By Dipo Olowookere
Last week, the local currency closed flat against the greenback at the parallel market and the Bureau
De Change segments at N362/$ and N360/$ respectively on sustained special intervention by Central Bank of Nigeria (CBN).
Also, the Naira/Dollar rate remained unchanged at the interbank foreign exchange market at N330/$ amid weekly injections by the apex bank of $210 million into the foreign exchange market.
A breakdown of the injection showed that $100 million was allocated to Wholesale (SMIS), $55 million was allocated to Small and Medium Scale Enterprises and $55 million was sold for invisibles.
However, at the Investors & Exporters Forex Window (I&E FXW), the local currency depreciated week-on-week (w-o-w) against the Dollar by 0.04 percent to close N361.07 amid 50.86 percent week to date decrease in turnover to $619.06 million at the I&E FXW as at Wednesday, June 13, 2018.

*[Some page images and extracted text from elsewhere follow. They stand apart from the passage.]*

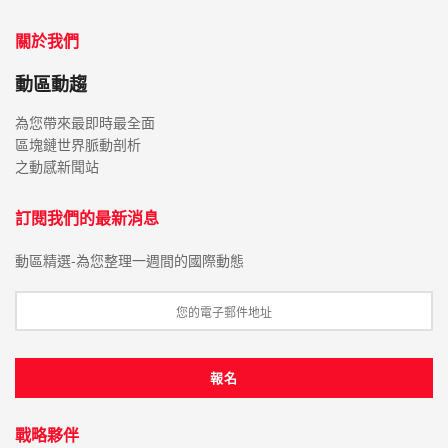
關於我們
動區動趨
為您帶來最即時最全面
區塊鏈世界脈動剖析
之動感新聞站
訂閱我們的最新消息
動區精選-為您整理一週間的國際動態
戰略夥伴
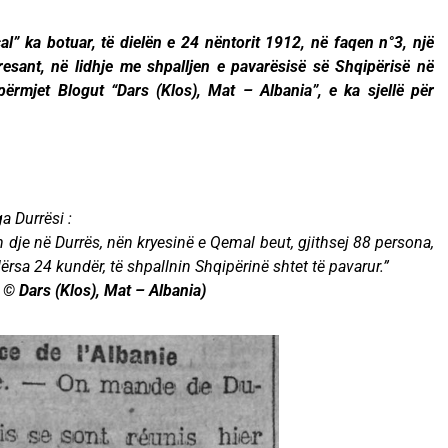
l” ka botuar, të dielën e 24 nëntorit 1912, në faqen n°3, një
resant, në lidhje me shpalljen e pavarësisë së Shqipërisë në
përmjet Blogut “Dars (Klos), Mat – Albania”, e ka sjellë për
a Durrësi :
dje në Durrës, nën kryesinë e Qemal beut, gjithsej 88 persona,
ërsa 24 kundër, të shpallnin Shqipërinë shtet të pavarur.”
© Dars (Klos), Mat – Albania)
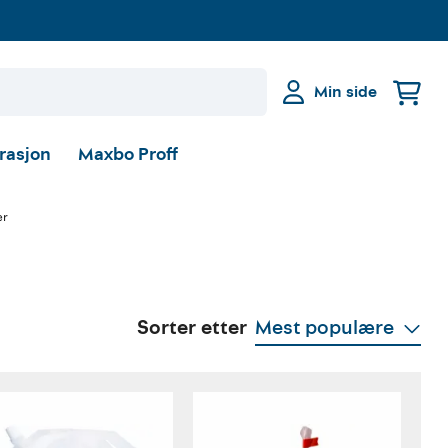
Min side
irasjon
Maxbo Proff
er
Sorter etter
Mest populære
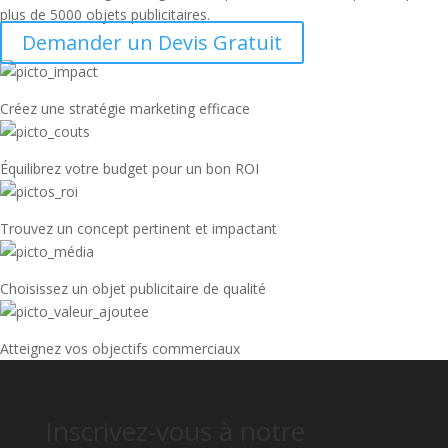
plus de 5000 objets publicitaires.
Demander un Devis Gratuit
Créez une stratégie marketing efficace
Équilibrez votre budget pour un bon ROI
Trouvez un concept pertinent et impactant
Choisissez un objet publicitaire de qualité
Atteignez vos objectifs commerciaux
Inscrivez-vous à notre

Meanwhile, most dated forward contracts at the interbank over-the-counter (OTC) segment depreciated – 1 month, 2 months, 3 months and 6 months contracts lost 0.10 percent, 0.16 percent, 0.21 percent and 0.79 percent to close N364.70/$, N368.37/$, N371.95/$ and N385.61/$ respectively; however, spot rate, contracts gained 0.03 percent to close N305.85/$.
According to analysts at Cowry Asset, stability is expected this week in the exchange rate at most market segments as CBN continues its intervention coupled with increased dollar liquidity at the BDC segment.